Records to process ->

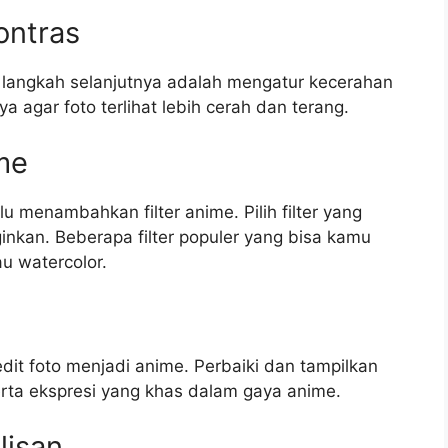
ontras
, langkah selanjutnya adalah mengatur kecerahan
agar foto terlihat lebih cerah dan terang.
me
lu menambahkan filter anime. Pilih filter yang
nkan. Beberapa filter populer yang bisa kamu
au watercolor.
it foto menjadi anime. Perbaiki dan tampilkan
serta ekspresi yang khas dalam gaya anime.
lisan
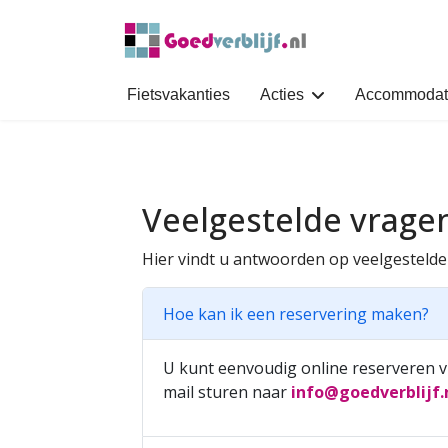
Fietsvakanties
Acties
Accommodat
Veelgestelde vrage
Hier vindt u antwoorden op veelgestelde 
Hoe kan ik een reservering maken?
U kunt eenvoudig online reserveren vi
mail sturen naar
info@goedverblijf.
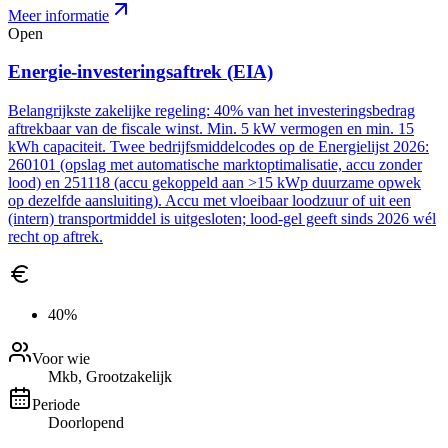
Meer informatie
Open
Energie-investeringsaftrek (EIA)
Belangrijkste zakelijke regeling: 40% van het investeringsbedrag
aftrekbaar van de fiscale winst. Min. 5 kW vermogen en min. 15
kWh capaciteit. Twee bedrijfsmiddelcodes op de Energielijst 2026:
260101 (opslag met automatische marktoptimalisatie, accu zonder
lood) en 251118 (accu gekoppeld aan >15 kWp duurzame opwek
op dezelfde aansluiting). Accu met vloeibaar loodzuur of uit een
(intern) transportmiddel is uitgesloten; lood-gel geeft sinds 2026 wél
recht op aftrek.
40%
Voor wie
Mkb, Grootzakelijk
Periode
Doorlopend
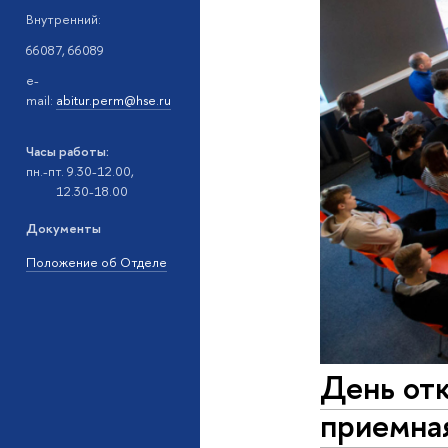
Внутренний:
66087, 66089
e-
mail:
abitur.perm@hse.ru
Часы работы:
пн.-пт. 9.30-12.00,
12.30-18.00
Документы
Положение об Отделе
День отк
приемная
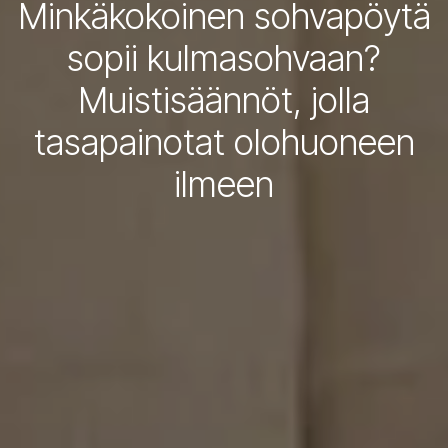
Minkäkokoinen sohvapöytä
sopii kulmasohvaan?
Muistisäännöt, jolla
tasapainotat olohuoneen
ilmeen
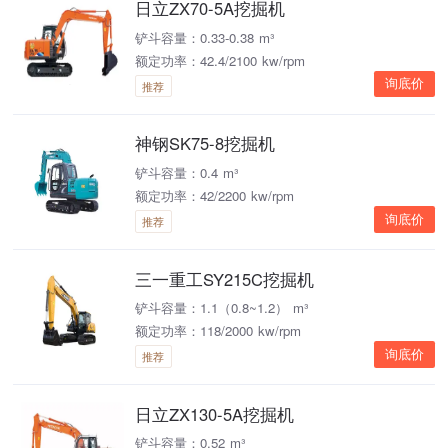
日立ZX70-5A挖掘机
铲斗容量：0.33-0.38 m³
额定功率：42.4/2100 kw/rpm
询底价
推荐
神钢SK75-8挖掘机
铲斗容量：0.4 m³
额定功率：42/2200 kw/rpm
询底价
推荐
三一重工SY215C挖掘机
铲斗容量：1.1（0.8~1.2） m³
额定功率：118/2000 kw/rpm
询底价
推荐
日立ZX130-5A挖掘机
铲斗容量：0.52 m³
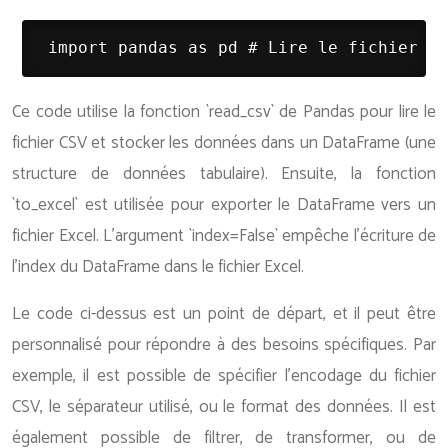
 import pandas as pd # Lire le fichier CS
Ce code utilise la fonction `read_csv` de Pandas pour lire le
fichier CSV et stocker les données dans un DataFrame (une
structure de données tabulaire). Ensuite, la fonction
`to_excel` est utilisée pour exporter le DataFrame vers un
fichier Excel. L’argument `index=False` empêche l’écriture de
l’index du DataFrame dans le fichier Excel.
Le code ci-dessus est un point de départ, et il peut être
personnalisé pour répondre à des besoins spécifiques. Par
exemple, il est possible de spécifier l’encodage du fichier
CSV, le séparateur utilisé, ou le format des données. Il est
également possible de filtrer, de transformer, ou de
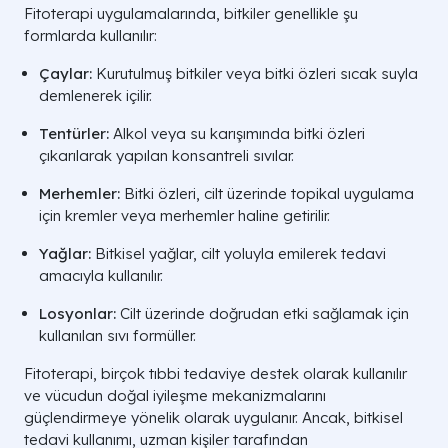
Fitoterapi uygulamalarında, bitkiler genellikle şu
formlarda kullanılır:
Çaylar:
Kurutulmuş bitkiler veya bitki özleri sıcak suyla
demlenerek içilir.
Tentürler:
Alkol veya su karışımında bitki özleri
çıkarılarak yapılan konsantreli sıvılar.
Merhemler:
Bitki özleri, cilt üzerinde topikal uygulama
için kremler veya merhemler haline getirilir.
Yağlar:
Bitkisel yağlar, cilt yoluyla emilerek tedavi
amacıyla kullanılır.
Losyonlar:
Cilt üzerinde doğrudan etki sağlamak için
kullanılan sıvı formüller.
Fitoterapi, birçok tıbbi tedaviye destek olarak kullanılır
ve vücudun doğal iyileşme mekanizmalarını
güçlendirmeye yönelik olarak uygulanır. Ancak, bitkisel
tedavi kullanımı, uzman kişiler tarafından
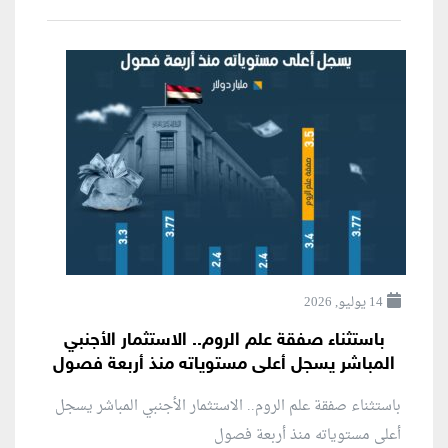
14 يوليو, 2026
باستثناء صفقة علم الروم.. الاستثمار الأجنبي
المباشر يسجل أعلى مستوياته منذ أربعة فصول
باستثناء صفقة علم الروم.. الاستثمار الأجنبي المباشر يسجل
أعلى مستوياته منذ أربعة فصول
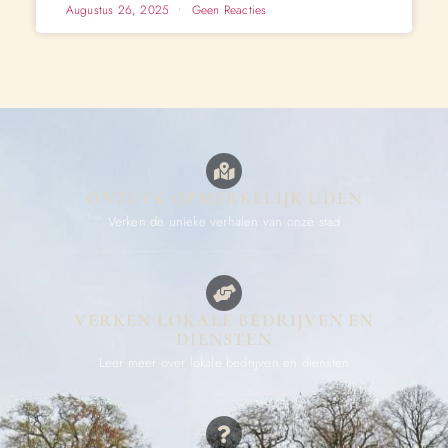
Augustus 26, 2025
Geen Reacties
ONTDEK OPMERKELIJK UDEN
Verken de unieke verhalen van onze stad
VERKEN LOKALE BEDRIJVEN EN
DIENSTEN
Leer meer over lokale bedrijven en diensten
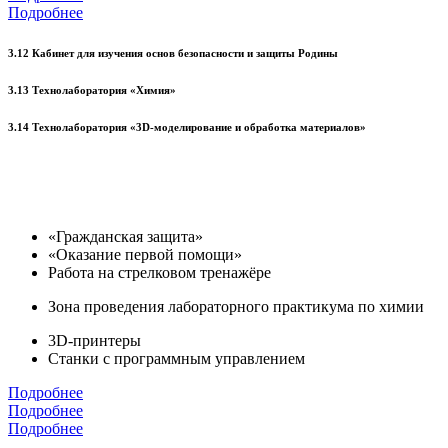
Подробнее
3.12 Кабинет для изучения основ безопасности и защиты Родины
3.13 Технолаборатория «Химия»
3.14 Технолаборатория «3D-моделирование и обработка материалов»
«Гражданская защита»
«Оказание первой помощи»
Работа на стрелковом тренажёре
Зона проведения лабораторного практикума по химии
3D-принтеры
Станки с программным управлением
Подробнее
Подробнее
Подробнее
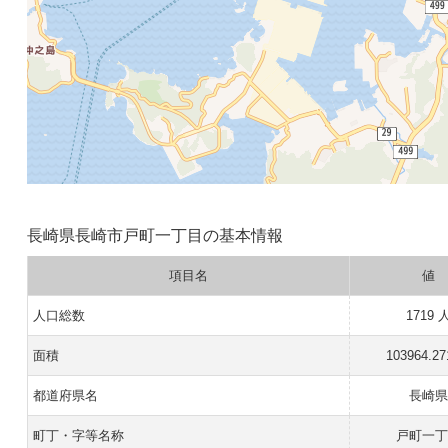
長崎県長崎市戸町一丁目の基本情報
項目名
値
人口総数
1719 
面積
103964.2
都道府県名
長崎県
町丁・字等名称
戸町一丁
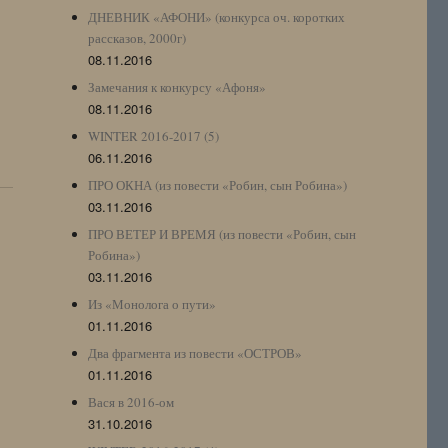
ДНЕВНИК «АФОНИ» (конкурса оч. коротких
рассказов, 2000г)
08.11.2016
Замечания к конкурсу «Афоня»
08.11.2016
WINTER 2016-2017 (5)
06.11.2016
ПРО ОКНА (из повести «Робин, сын Робина»)
03.11.2016
ПРО ВЕТЕР И ВРЕМЯ (из повести «Робин, сын
Робина»)
03.11.2016
Из «Монолога о пути»
01.11.2016
Два фрагмента из повести «ОСТРОВ»
01.11.2016
Вася в 2016-ом
31.10.2016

Your goal -> Return, verbatim, the stretch of the records from the line containing "長崎県長崎市戸町一丁目の基本情報" through the end of the records, omitting the pictures.

Solution to this exercise ->
長崎県長崎市戸町一丁目の基本情報
項目名
値
人口総数
1719 
面積
103964.2
都道府県名
長崎県
町丁・字等名称
戸町一丁
ДНЕВНИК «АФОНИ» (конкурса оч. коротких
рассказов, 2000г)
08.11.2016
Замечания к конкурсу «Афоня»
08.11.2016
WINTER 2016-2017 (5)
06.11.2016
ПРО ОКНА (из повести «Робин, сын Робина»)
03.11.2016
ПРО ВЕТЕР И ВРЕМЯ (из повести «Робин, сын
Робина»)
03.11.2016
Из «Монолога о пути»
01.11.2016
Два фрагмента из повести «ОСТРОВ»
01.11.2016
Вася в 2016-ом
31.10.2016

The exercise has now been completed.